The association analysis of gut microbiota and metabolite presented in the Circos plot showed that seven different classes of metabolites including nucleotides, carbohydrates, peptides, cofactors and vitamins, xenobiotics, amino acids and lipids were closely correlated with genera mainly belonging to Firmicutes, Actinobacteria and Proteobacteria phyla (Figure 7b). Similar observations were made for the metabolites in plasma (data not shown). All the 24 genera showing decrease in GOS-BC treatment compared to FOS-BC treatment displayed positive correlation with 54 – 56 metabolites (Figure 8b). Some of these correlations were statistically significant (p < 0.05). Negative correlations were observed between significantly increased metabolites including n-3 and n-6 polyunsaturated fatty acids and the altered bacterial genera in GOS-BC treatment compared to the FOS-BC treatment (Additional File 4: File S2).

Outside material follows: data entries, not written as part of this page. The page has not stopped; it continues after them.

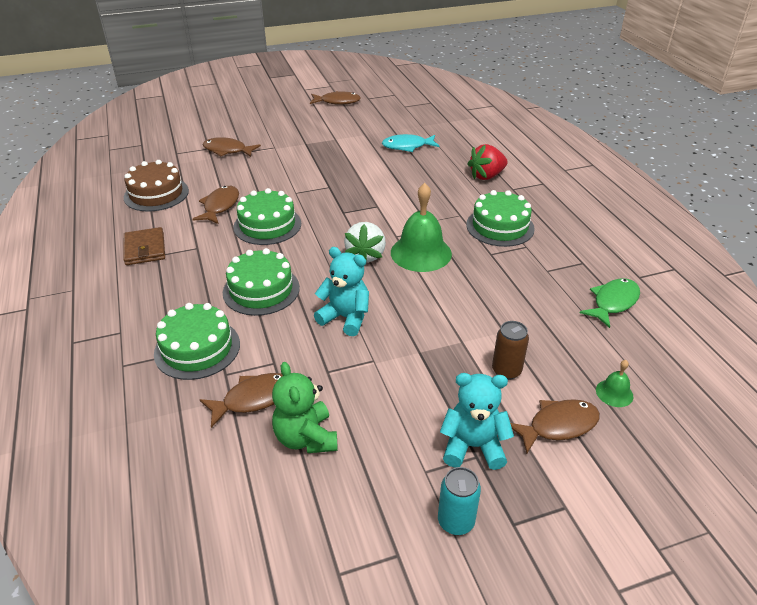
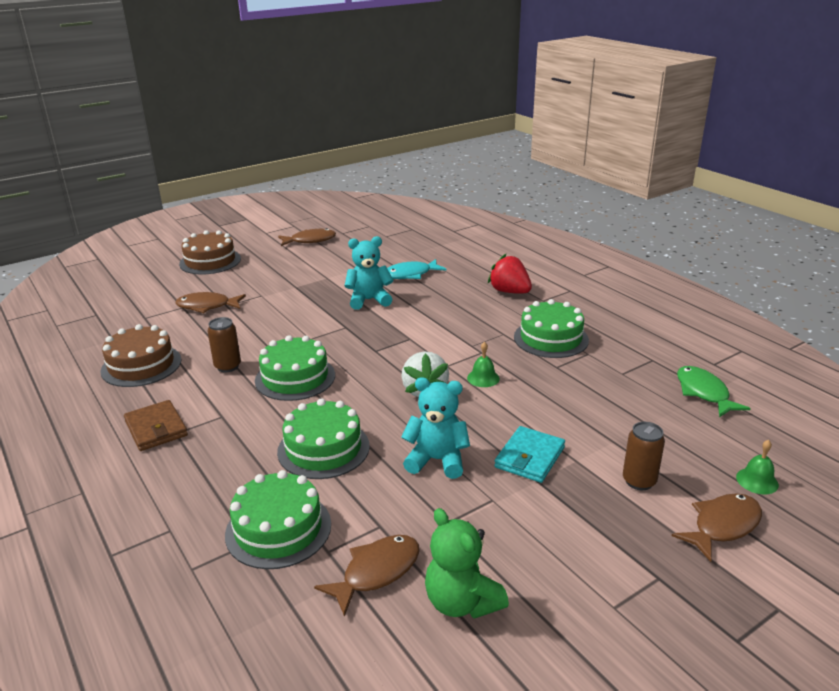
camera: 15 degrees left, 10 degrees down
brown fish [192,186,239,224] -> brown can [207,317,241,372]
green bell [391,183,452,272] -> green bell [467,342,500,387], size x0.47
turquoise can [438,467,481,535] -> none
turquoise teddy bear [440,373,514,470] -> turquoise teddy bear moved to [344,236,393,310]
red strawberry [468,144,507,180] -> red strawberry turned 90 degrees clockwise [488,254,532,294]
green fish [580,278,640,328] -> green fish turned 45 degrees counterclockwise [677,366,751,417]
none -> brown cake [179,230,241,275]
none -> turquoise wallet [494,426,565,483]

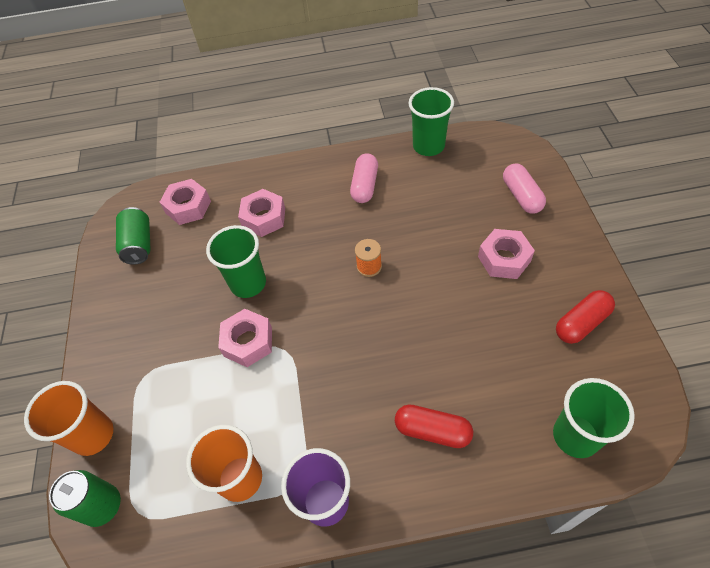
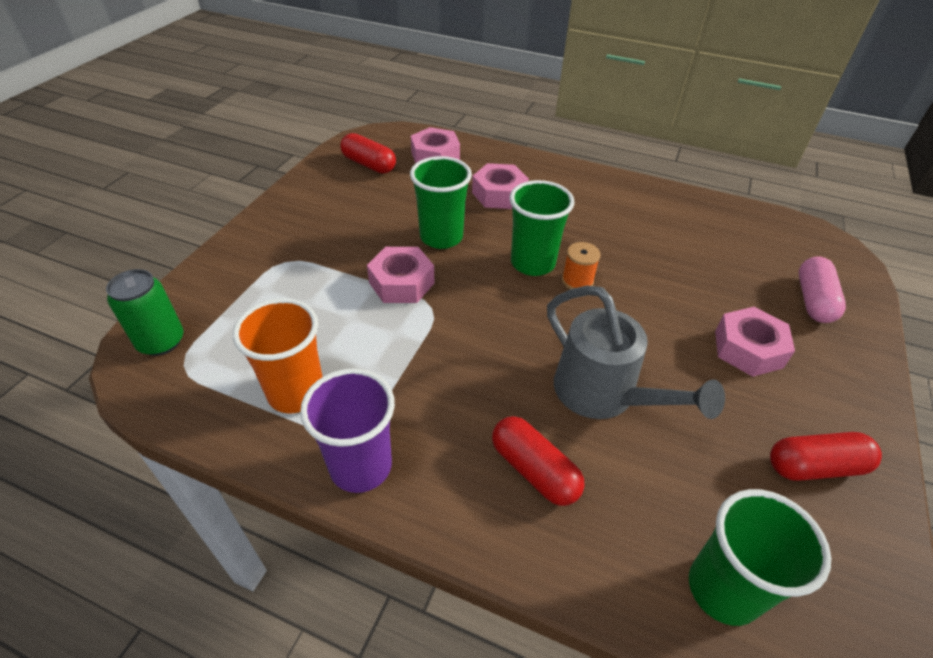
camera: 25 degrees right, 10 degrees down
orange cup [24,381,113,456] -> none
green can [116,207,151,265] -> red capsule [340,133,396,173]
pink capsule [350,153,378,203] -> none
green cup [409,87,454,156] -> green cup moved to [510,180,575,276]
none -> grey watering can [547,285,725,419]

Supervised multivariate analysis on the combined data matrix of microbiota and metabolome in the digesta with the OPLS-DA method showed a clear separation between GOS-BC and FOS-BC treatments as indicated by the first component (Additional File 1: Figure S5). Variable importance plot identified showed 115 separating factors in the GOS-BC group compared to the FOS-BC treatment (Additional File 5: File S2).